PROBLEM STATEMENT: Each line below must be set down exactly as it stands.
+--
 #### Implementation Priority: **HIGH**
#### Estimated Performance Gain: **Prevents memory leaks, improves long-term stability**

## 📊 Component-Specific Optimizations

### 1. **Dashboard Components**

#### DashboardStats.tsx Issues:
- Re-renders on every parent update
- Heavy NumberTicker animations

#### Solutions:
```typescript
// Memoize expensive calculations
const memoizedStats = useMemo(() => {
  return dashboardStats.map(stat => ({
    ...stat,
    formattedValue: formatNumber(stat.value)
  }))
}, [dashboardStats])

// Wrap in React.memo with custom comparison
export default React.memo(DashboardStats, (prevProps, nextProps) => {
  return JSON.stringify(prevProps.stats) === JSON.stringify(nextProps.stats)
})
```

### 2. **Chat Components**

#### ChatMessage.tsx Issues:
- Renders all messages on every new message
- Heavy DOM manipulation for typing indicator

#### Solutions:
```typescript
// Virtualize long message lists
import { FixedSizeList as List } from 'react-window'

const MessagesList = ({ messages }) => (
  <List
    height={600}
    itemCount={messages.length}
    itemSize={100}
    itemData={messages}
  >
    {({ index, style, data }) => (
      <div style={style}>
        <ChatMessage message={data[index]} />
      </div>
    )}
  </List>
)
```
+--
TASK OUTPUT:
 #### Implementation Priority: **HIGH**
#### Estimated Performance Gain: **Prevents memory leaks, improves long-term stability**

## 📊 Component-Specific Optimizations

### 1. **Dashboard Components**

#### DashboardStats.tsx Issues:
- Re-renders on every parent update
- Heavy NumberTicker animations

#### Solutions:
```typescript
// Memoize expensive calculations
const memoizedStats = useMemo(() => {
  return dashboardStats.map(stat => ({
    ...stat,
    formattedValue: formatNumber(stat.value)
  }))
}, [dashboardStats])

// Wrap in React.memo with custom comparison
export default React.memo(DashboardStats, (prevProps, nextProps) => {
  return JSON.stringify(prevProps.stats) === JSON.stringify(nextProps.stats)
})
```

### 2. **Chat Components**

#### ChatMessage.tsx Issues:
- Renders all messages on every new message
- Heavy DOM manipulation for typing indicator

#### Solutions:
```typescript
// Virtualize long message lists
import { FixedSizeList as List } from 'react-window'

const MessagesList = ({ messages }) => (
  <List
    height={600}
    itemCount={messages.length}
    itemSize={100}
    itemData={messages}
  >
    {({ index, style, data }) => (
      <div style={style}>
        <ChatMessage message={data[index]} />
      </div>
    )}
  </List>
)
```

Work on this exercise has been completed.